Developing and utilizing a database management schema on already established experimental pipelines provided new insights, effective data storage, and data querying options. We were able to query our nanoformulations to obtain approximately 100 nanoformulation batches that fit the requirements imposed in this project. We also have shown a proof-of-concept that our experimental data can benefit from a well-structured database management schema. Additionally, we are currently expanding the database to match nanoformulation experiments to biological experiments. We are doing this by creating additional tables for biological specimen variables and related biological characterization methods. For example, an in vivo rat experiment can be connected to behavioral testing results, litter information, and any tissue processing. Once biological information is input into the database, we use an experiment tag to connect nanoformulations and their characterizations to the biological specimen they were tested in. The database organizes these connections for efficient querying, and then we develop queries for nanoformulations based on biological features such as species, age, or behavioral results.

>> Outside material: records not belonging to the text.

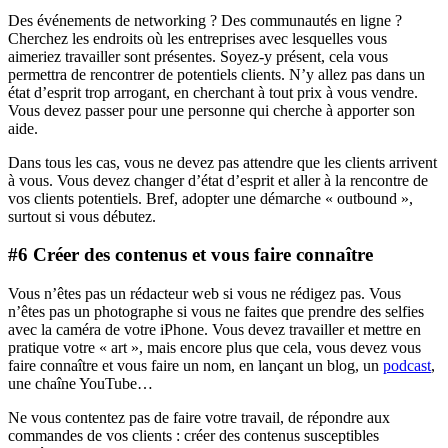
Des événements de networking ? Des communautés en ligne ?
Cherchez les endroits où les entreprises avec lesquelles vous
aimeriez travailler sont présentes. Soyez-y présent, cela vous
permettra de rencontrer de potentiels clients. N’y allez pas dans un
état d’esprit trop arrogant, en cherchant à tout prix à vous vendre.
Vous devez passer pour une personne qui cherche à apporter son
aide.
Dans tous les cas, vous ne devez pas attendre que les clients arrivent
à vous. Vous devez changer d’état d’esprit et aller à la rencontre de
vos clients potentiels. Bref, adopter une démarche « outbound »,
surtout si vous débutez.
#6 Créer des contenus et vous faire connaître
Vous n’êtes pas un rédacteur web si vous ne rédigez pas. Vous
n’êtes pas un photographe si vous ne faites que prendre des selfies
avec la caméra de votre iPhone. Vous devez travailler et mettre en
pratique votre « art », mais encore plus que cela, vous devez vous
faire connaître et vous faire un nom, en lançant un blog, un
podcast
,
une chaîne YouTube…
Ne vous contentez pas de faire votre travail, de répondre aux
commandes de vos clients : créer des contenus susceptibles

Finally, we plan to develop standard practices for discussing, planning, and participating in better data management. These practices will lead to better data utilization and data longevity, and greater reproducibility and interpretability of datasets generated from independent researchers. Insights into relationships and trends in nanomedicine formulations have benefitted from developing this database management schema. A standard data management schema for experimental nanoformulation experiments decreases the need for repetitive experimentation, connects nanoformulation variables with biological outcome in an interpretable and efficient way, and enables science-informed querying of any standardized variables. The overall benefits of a standardized database contribute to efficient experimentation and cross-experimental insight, which will ultimately improve pre-clinical to clinical translation of nanoformulations.

References:

[1] Anselmo, A.C. and S. Mitragotri, Nanoparticles in the clinic: An update. Bioengineering & Translational Medicine, 2019. 4(3).

[2] Wetheim, S., The Brain Database: A Multimedia Neuroscience Database for Research and Teaching. 1989.

[3] Loew, L.M. and J.C. Schaff, The Virtual Cell: a software environment for computational cell biology. Trends in Biotechnology, 2001. 19(10): p. 401-406.

[4] Milo, R., et al., BioNumbers—the database of key numbers in molecular and cell biology. Nucleic Acids Research, 2010. 38(suppl_1): p. D750-D753.

[5] Helmbrecht, H., et al., Governing transport principles for nanotherapeutic application in the brain. Current Opinion in Chemical Engineering, 2020. 30: p. 112-119.